The attack was sudden,--sudden so far as could be seen by those in daily intercourse with her, but pronounced very gradual by the physician, who maintained that the disease had long been latent in the girl's system.

In the afternoon of the day after that upon which Erika had, as by a miracle, escaped the most terrible peril of her life, she had, by her grandmother's desire, donned a charming gown and had gone with the old Countess to pay a round of farewell visits. She had gone patiently in the gondola from one palazzo to another, and with a pale, calm face had answered question after question as to the terrible catastrophe which her timely presence had been the means of preventing.

There were various versions concerning the reasons for Frau Lozoncyi's attempt at suicide: thanks to the jealousy of Lozoncyi's numerous feminine adorers, none of these versions approached even distantly the truth, for none of his adorers would have admitted that the artist had ever bestowed a serious thought upon Erika.

In the evening she had dressed for dinner, and then, overcome by fatigue, she had lain down upon her bed to rest for a quarter of an hour.

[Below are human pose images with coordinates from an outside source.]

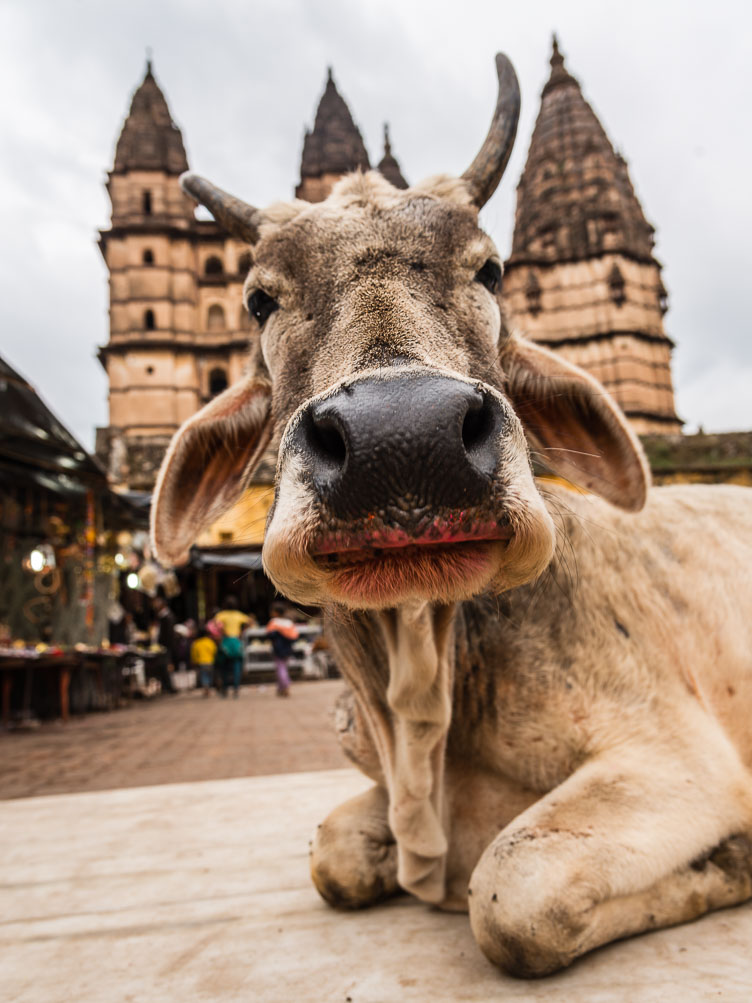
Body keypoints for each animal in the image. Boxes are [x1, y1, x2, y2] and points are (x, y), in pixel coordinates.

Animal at [151, 54, 752, 978]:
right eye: (258, 299)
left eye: (490, 269)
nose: (403, 441)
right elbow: (331, 853)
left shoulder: (676, 753)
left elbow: (513, 892)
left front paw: (733, 858)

She did not rise from it for weeks.

Now the disease has left her. The physician has not only allowed but advised her to leave her bed. Every forenoon at eleven o'clock Marianne and the old Countess dress her,--ah, how tenderly and carefully!--and then, leaning heavily upon her grandmother's arm, she walks slowly about the room.

It is nearly six o'clock. The intense heat has somewhat abated, and Erika is sitting in the most comfortable arm-chair to be had in the hotel, her head resting upon a pillow, her hands in her lap. And what hands they are!--so slender, so white and helpless! To please her grandmother, she has swallowed a few spoonfuls of soup,--without the slightest desire to eat,--as if it had been medicine.

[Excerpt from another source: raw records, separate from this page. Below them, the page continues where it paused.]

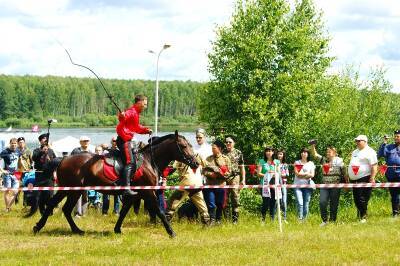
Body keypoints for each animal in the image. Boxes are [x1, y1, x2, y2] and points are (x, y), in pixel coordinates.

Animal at [31, 131, 198, 237]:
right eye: (184, 146)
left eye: (190, 145)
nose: (195, 163)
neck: (149, 160)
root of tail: (63, 159)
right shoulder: (148, 192)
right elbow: (160, 211)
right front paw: (171, 232)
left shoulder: (133, 195)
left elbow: (123, 211)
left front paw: (117, 229)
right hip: (72, 189)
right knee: (57, 206)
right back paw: (41, 227)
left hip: (72, 190)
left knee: (62, 208)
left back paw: (73, 230)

"Are you comfortable, my darling? Shall I not get you another pillow?" her grandmother asks. The old Countess is hardly to be recognized, her treatment of her grand-daughter is so humbly tender, so pathetically anxious. Her force and rigour have vanished: she can only pet and spoil Erika; she cannot incite her to any interest in life.

"Ah, grandmother dear, everything is most comfortable," Erika replies. As if a pillow more or less could procure her ease!

"Shall I read aloud to you, my child?"